Assignment:
Can you find every line in the listing below that contains the string "chart" and copy each one out? Treat the match as case-sensitive.
┌─ Records for this task
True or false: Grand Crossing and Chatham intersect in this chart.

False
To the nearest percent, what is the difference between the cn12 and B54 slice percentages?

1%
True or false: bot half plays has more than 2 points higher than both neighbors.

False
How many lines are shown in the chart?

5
└─
┌─ Records for this task
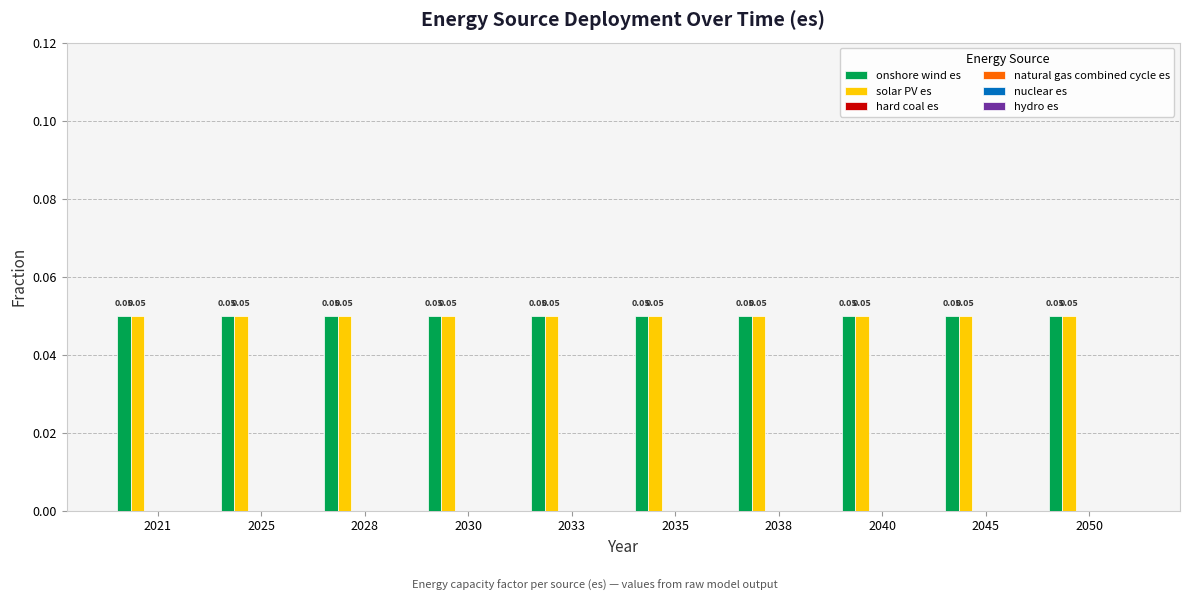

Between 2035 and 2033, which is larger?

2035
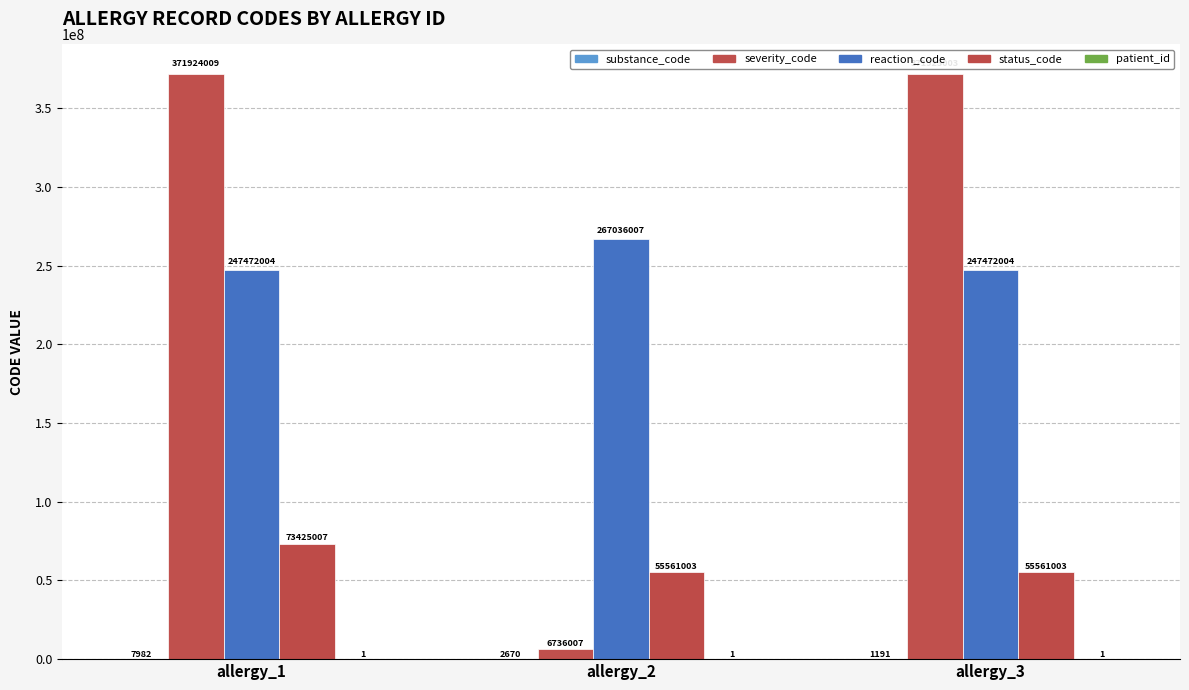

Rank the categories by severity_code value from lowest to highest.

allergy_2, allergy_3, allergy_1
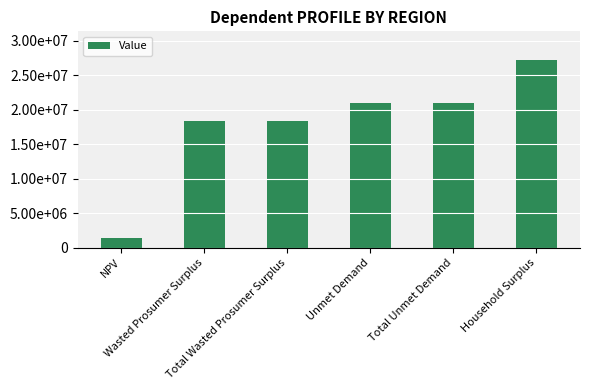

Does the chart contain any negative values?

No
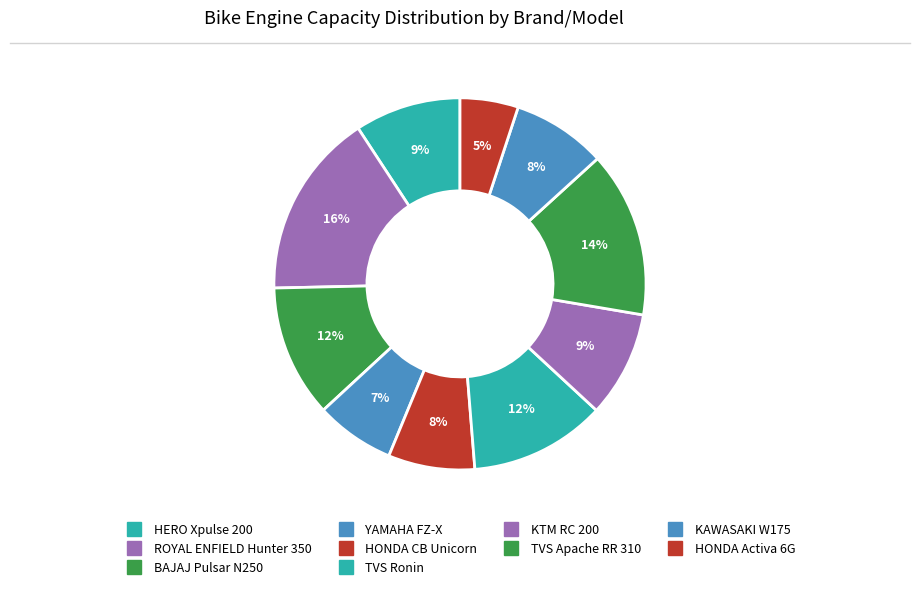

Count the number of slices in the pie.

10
└─
Task output:
True or false: Grand Crossing and Chatham intersect in this chart.
How many lines are shown in the chart?
Does the chart contain any negative values?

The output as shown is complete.